(PROBLEM DETAILS) Out of the records below, copy all lines in which the word "visited" occurs.

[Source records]
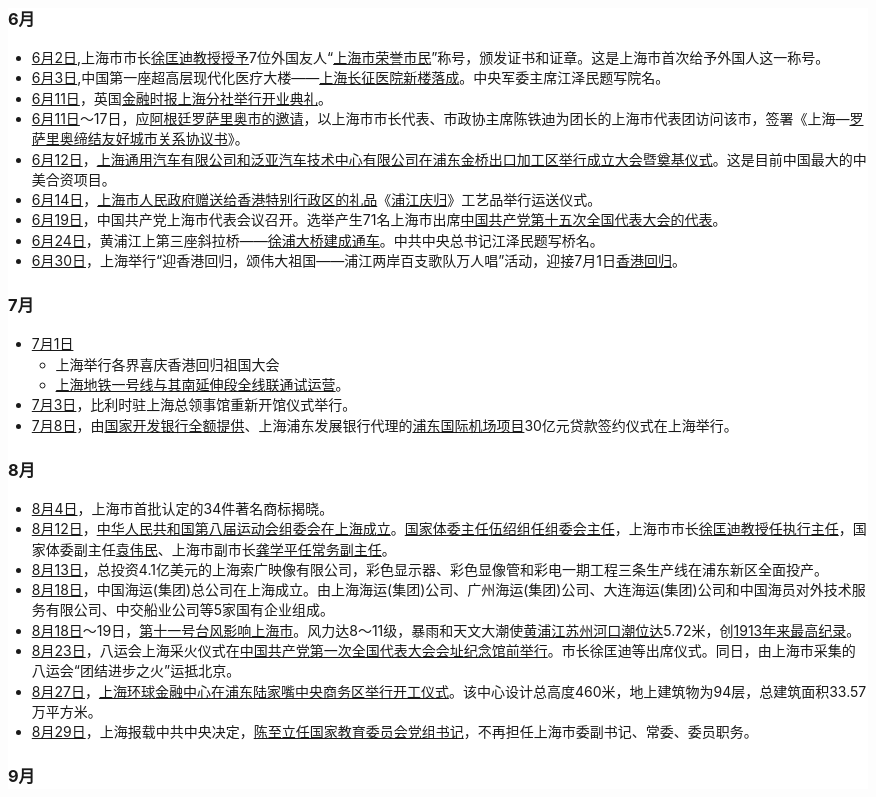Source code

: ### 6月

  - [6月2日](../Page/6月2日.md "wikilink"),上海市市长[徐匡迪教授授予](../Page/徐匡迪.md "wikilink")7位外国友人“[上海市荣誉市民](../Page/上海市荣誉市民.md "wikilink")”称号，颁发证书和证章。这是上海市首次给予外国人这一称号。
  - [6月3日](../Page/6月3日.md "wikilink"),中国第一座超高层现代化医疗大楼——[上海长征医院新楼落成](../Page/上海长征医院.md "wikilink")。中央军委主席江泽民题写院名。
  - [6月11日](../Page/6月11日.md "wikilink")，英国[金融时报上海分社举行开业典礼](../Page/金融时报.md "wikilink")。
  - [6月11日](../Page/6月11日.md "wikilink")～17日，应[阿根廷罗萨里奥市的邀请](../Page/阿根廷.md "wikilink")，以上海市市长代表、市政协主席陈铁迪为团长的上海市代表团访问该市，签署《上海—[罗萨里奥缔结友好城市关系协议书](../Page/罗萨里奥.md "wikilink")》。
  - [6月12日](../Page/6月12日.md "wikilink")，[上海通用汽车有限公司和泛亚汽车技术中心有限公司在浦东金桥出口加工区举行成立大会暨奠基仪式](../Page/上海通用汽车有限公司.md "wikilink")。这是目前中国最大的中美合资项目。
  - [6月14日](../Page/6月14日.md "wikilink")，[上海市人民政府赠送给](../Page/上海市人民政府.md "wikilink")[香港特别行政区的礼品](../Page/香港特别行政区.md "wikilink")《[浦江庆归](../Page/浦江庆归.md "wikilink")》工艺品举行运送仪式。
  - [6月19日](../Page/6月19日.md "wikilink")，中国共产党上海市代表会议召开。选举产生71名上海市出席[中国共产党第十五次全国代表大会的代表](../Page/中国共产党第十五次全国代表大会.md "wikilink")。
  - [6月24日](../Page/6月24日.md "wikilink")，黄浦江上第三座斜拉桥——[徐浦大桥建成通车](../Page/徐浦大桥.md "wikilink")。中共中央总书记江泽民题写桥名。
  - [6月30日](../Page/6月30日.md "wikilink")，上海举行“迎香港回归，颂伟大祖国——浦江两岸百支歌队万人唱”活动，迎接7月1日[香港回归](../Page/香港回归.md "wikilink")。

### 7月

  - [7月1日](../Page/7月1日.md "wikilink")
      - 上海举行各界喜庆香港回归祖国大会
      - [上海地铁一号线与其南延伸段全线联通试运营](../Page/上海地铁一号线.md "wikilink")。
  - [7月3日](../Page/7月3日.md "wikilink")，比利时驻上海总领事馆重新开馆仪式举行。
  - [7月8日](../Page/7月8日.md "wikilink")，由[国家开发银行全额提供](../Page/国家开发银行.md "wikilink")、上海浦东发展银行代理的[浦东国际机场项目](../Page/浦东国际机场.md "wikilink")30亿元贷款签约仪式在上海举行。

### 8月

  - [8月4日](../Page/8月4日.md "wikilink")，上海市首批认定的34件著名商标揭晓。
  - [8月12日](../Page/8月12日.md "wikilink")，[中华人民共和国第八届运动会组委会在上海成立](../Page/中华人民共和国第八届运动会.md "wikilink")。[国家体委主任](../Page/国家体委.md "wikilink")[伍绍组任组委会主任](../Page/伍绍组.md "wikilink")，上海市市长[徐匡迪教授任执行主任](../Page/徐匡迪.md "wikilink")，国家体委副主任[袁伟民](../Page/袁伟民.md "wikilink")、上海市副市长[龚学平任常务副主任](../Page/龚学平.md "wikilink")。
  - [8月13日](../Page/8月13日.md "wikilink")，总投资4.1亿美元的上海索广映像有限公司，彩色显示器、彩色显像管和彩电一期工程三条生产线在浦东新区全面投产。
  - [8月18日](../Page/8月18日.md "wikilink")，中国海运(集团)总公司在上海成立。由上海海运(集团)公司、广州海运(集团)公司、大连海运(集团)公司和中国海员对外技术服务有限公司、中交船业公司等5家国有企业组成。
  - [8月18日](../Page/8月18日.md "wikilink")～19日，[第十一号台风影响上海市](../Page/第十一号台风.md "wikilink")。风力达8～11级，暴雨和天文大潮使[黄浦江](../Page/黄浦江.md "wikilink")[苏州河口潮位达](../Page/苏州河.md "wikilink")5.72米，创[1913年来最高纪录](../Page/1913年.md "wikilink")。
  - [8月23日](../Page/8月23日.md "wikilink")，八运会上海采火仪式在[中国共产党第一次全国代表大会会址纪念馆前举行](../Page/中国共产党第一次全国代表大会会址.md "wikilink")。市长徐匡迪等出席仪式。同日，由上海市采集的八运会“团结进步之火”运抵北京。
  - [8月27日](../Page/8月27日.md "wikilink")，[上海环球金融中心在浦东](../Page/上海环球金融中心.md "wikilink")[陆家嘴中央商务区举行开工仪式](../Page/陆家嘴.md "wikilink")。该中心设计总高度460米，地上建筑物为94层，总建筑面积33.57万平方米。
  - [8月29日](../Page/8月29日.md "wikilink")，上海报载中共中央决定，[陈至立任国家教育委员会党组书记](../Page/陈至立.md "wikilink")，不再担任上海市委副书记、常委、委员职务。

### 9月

* * *

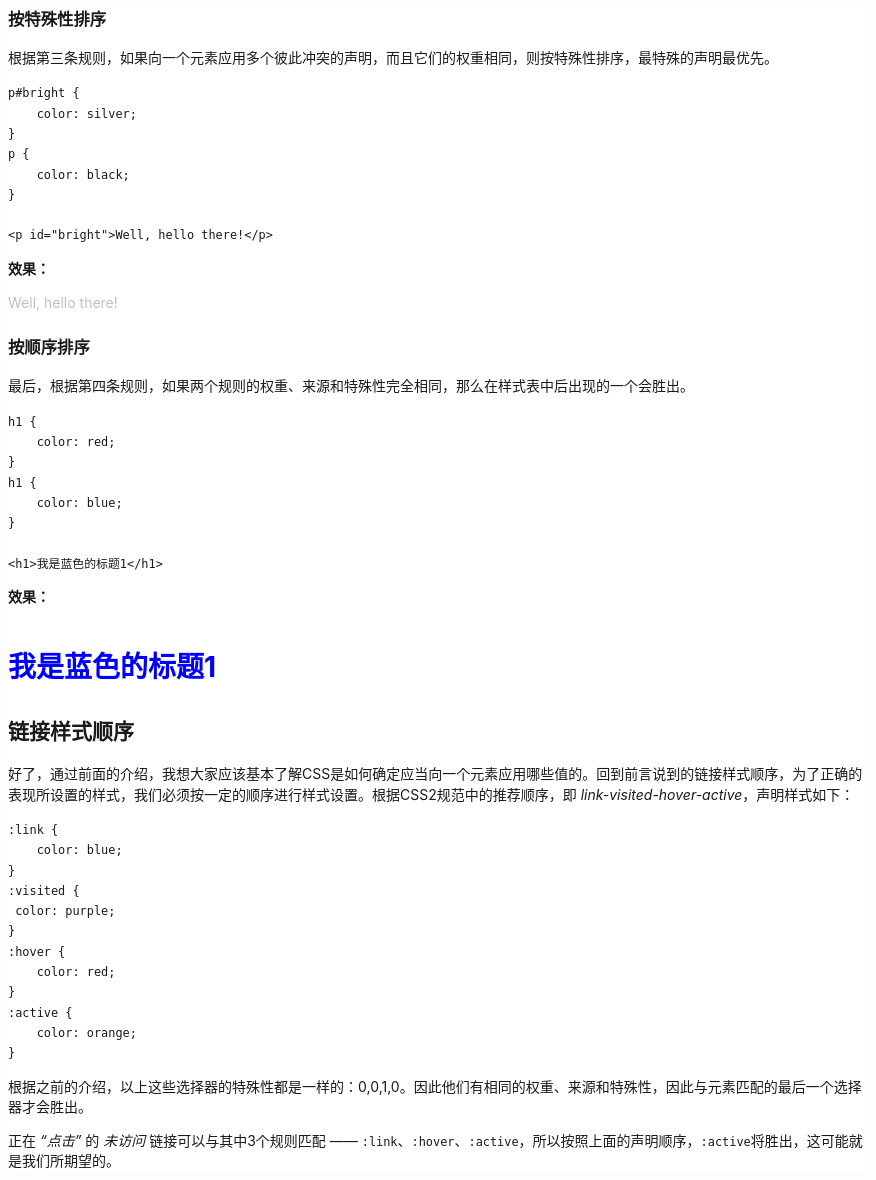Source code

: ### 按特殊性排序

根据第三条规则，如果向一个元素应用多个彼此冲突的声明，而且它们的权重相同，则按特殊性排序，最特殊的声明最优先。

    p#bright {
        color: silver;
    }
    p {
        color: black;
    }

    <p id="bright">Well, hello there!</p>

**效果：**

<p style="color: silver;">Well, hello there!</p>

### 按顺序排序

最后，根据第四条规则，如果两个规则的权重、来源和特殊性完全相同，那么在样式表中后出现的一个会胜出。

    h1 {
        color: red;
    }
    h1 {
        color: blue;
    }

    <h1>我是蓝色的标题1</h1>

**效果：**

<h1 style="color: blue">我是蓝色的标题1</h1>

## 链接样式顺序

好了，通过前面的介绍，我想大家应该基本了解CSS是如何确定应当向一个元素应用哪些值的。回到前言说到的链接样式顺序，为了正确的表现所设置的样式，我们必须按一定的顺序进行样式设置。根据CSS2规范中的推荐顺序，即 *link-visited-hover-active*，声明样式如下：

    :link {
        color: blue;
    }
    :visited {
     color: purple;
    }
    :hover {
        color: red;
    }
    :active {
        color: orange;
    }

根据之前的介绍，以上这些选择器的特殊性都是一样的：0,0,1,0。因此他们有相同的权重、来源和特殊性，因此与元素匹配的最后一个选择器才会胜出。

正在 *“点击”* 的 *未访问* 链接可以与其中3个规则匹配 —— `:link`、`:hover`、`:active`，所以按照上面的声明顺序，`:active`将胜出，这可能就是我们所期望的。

(RESULT FOR THIS TASK)
好了，通过前面的介绍，我想大家应该基本了解CSS是如何确定应当向一个元素应用哪些值的。回到前言说到的链接样式顺序，为了正确的表现所设置的样式，我们必须按一定的顺序进行样式设置。根据CSS2规范中的推荐顺序，即 *link-visited-hover-active*，声明样式如下：
    :visited {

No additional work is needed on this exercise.